[AVAILABLE DATA]
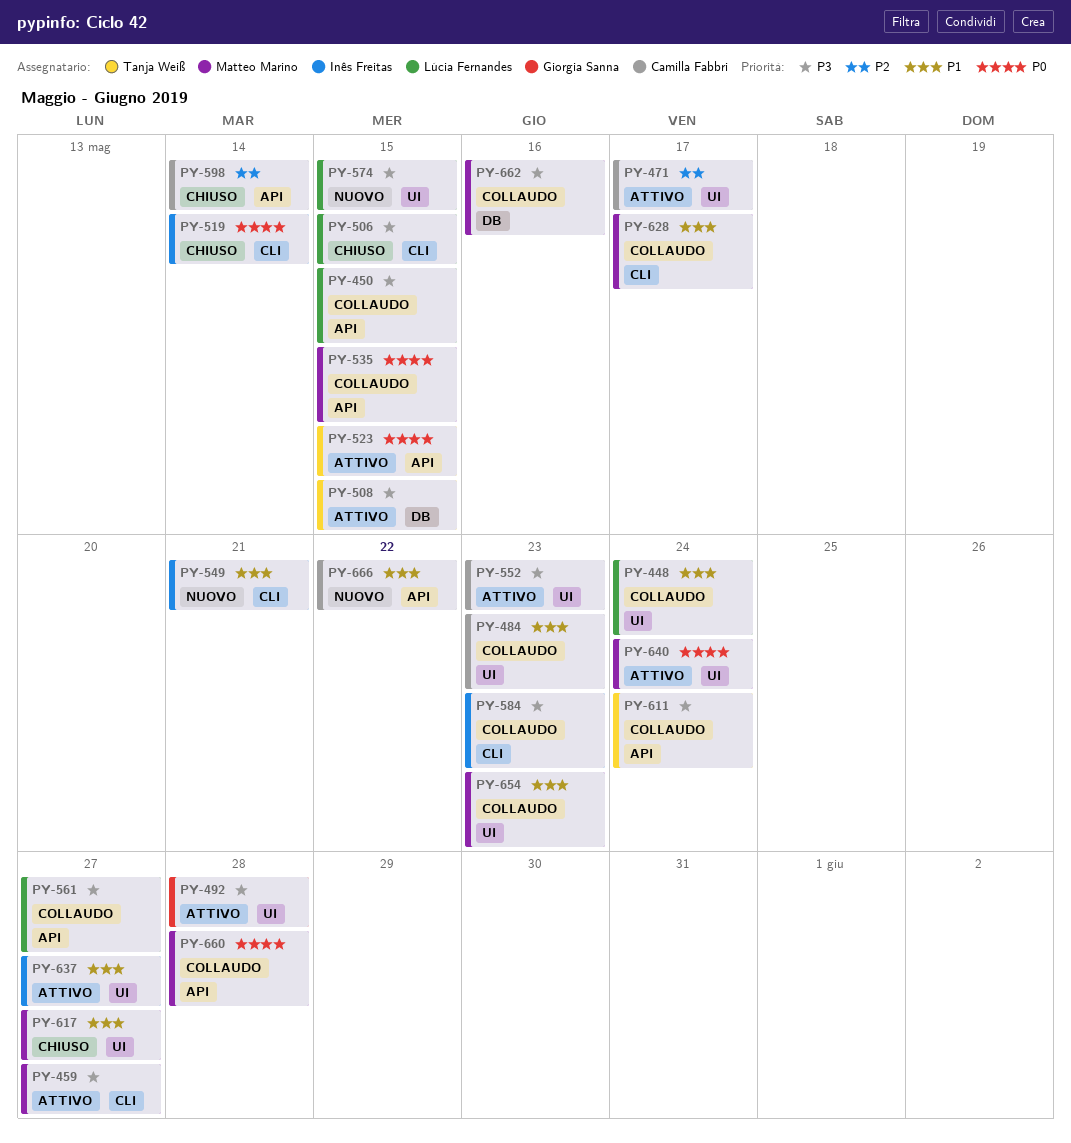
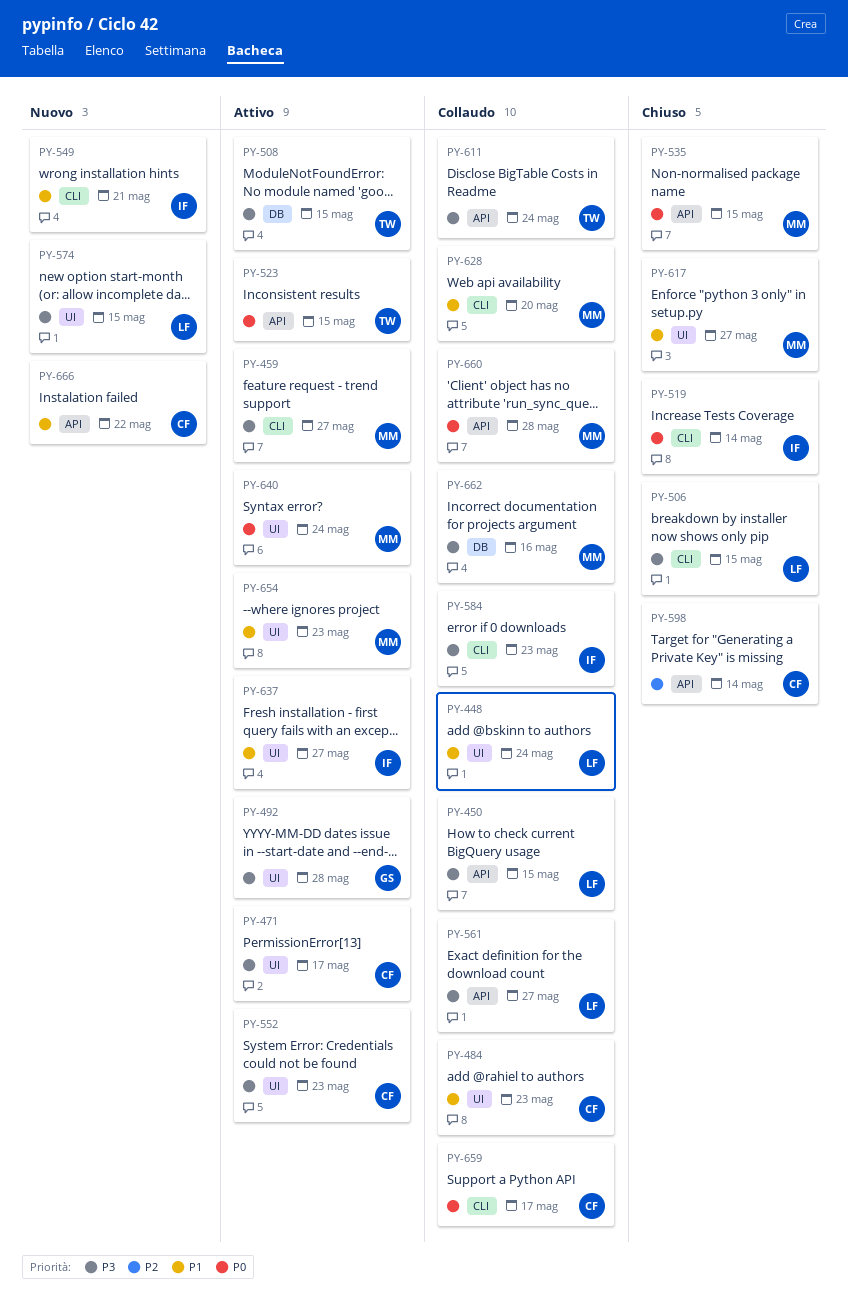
PY-471, priority: P2 -> P3
PY-535, status: Collaudo -> Chiuso
PY-628, due: May 17 -> May 20
PY-654, status: Collaudo -> Attivo
PY-659: none -> present

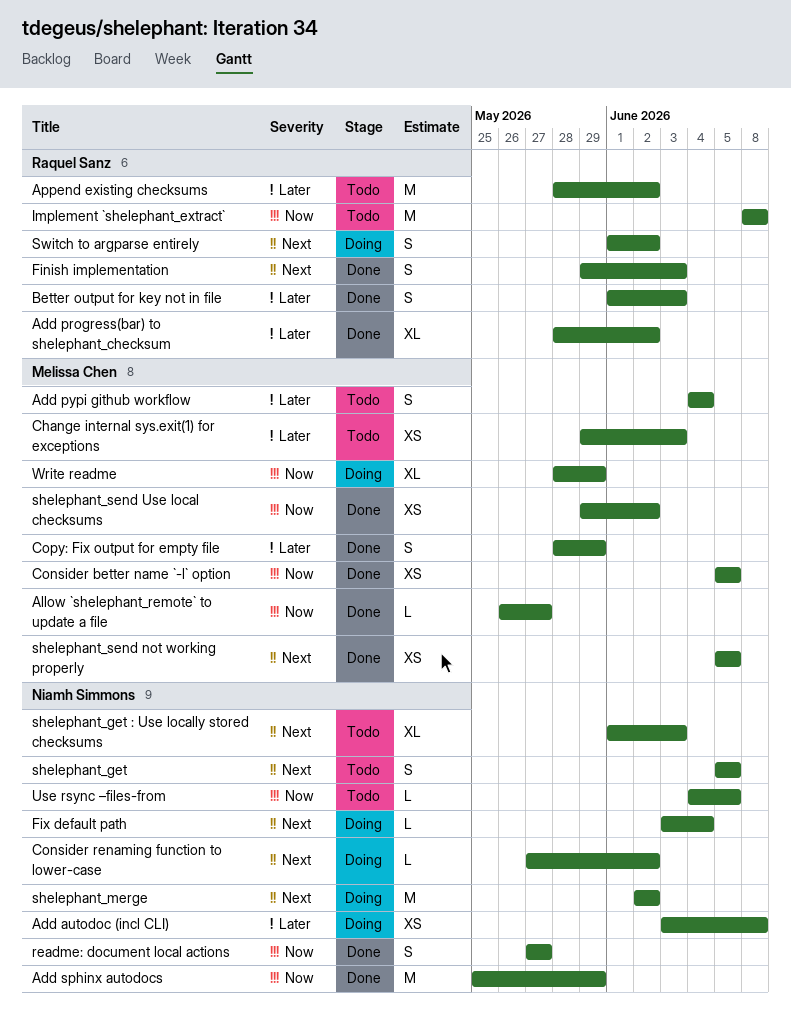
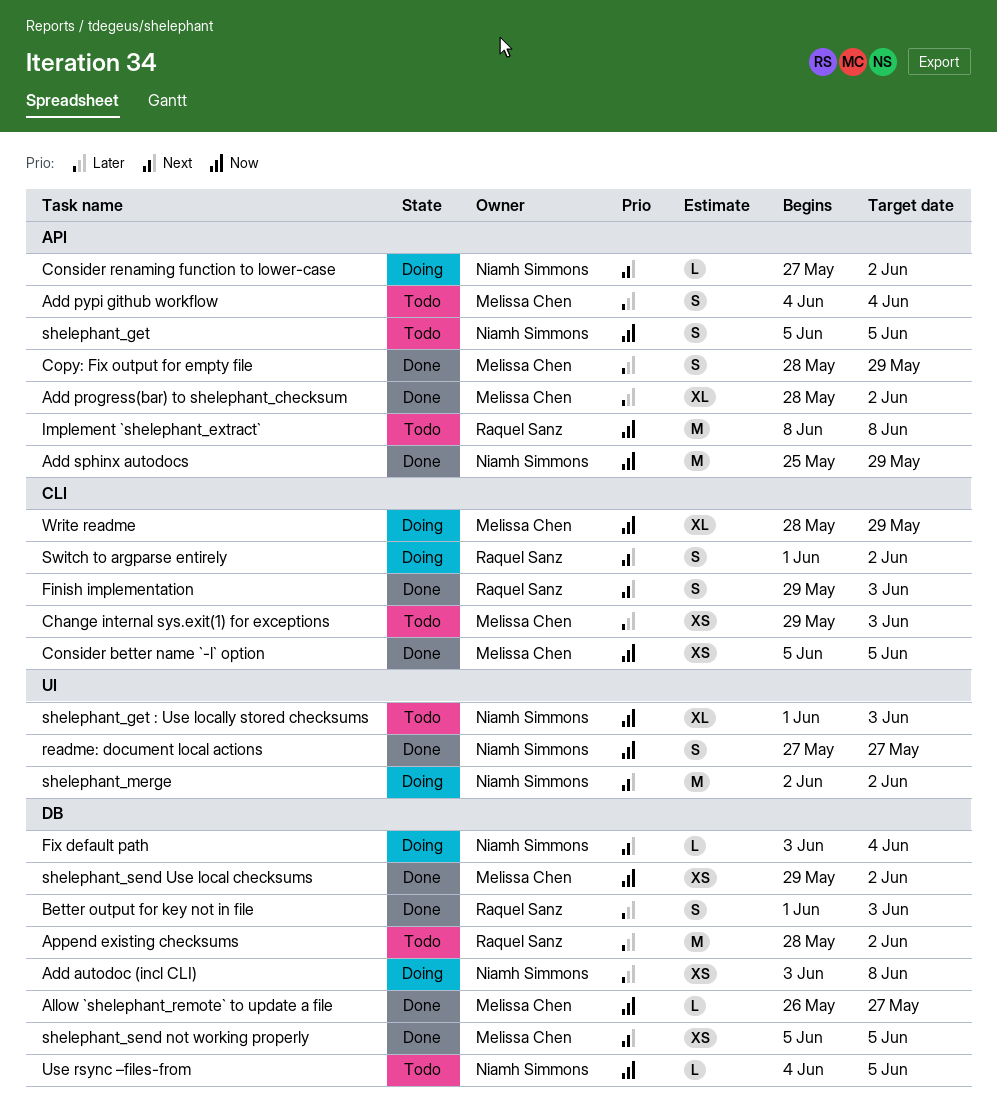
Add progress(bar) to shelephant_checksum, owner: Raquel Sanz -> Melissa Chen
shelephant_get, priority: Next -> Now
shelephant_get : Use locally stored checksums, priority: Next -> Now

[GOAL OF THE EXERCISE]
In the data above, find each line that has the word "priority" and copy it out.

[EXERCISE RESULT]
PY-471, priority: P2 -> P3
shelephant_get, priority: Next -> Now
shelephant_get : Use locally stored checksums, priority: Next -> Now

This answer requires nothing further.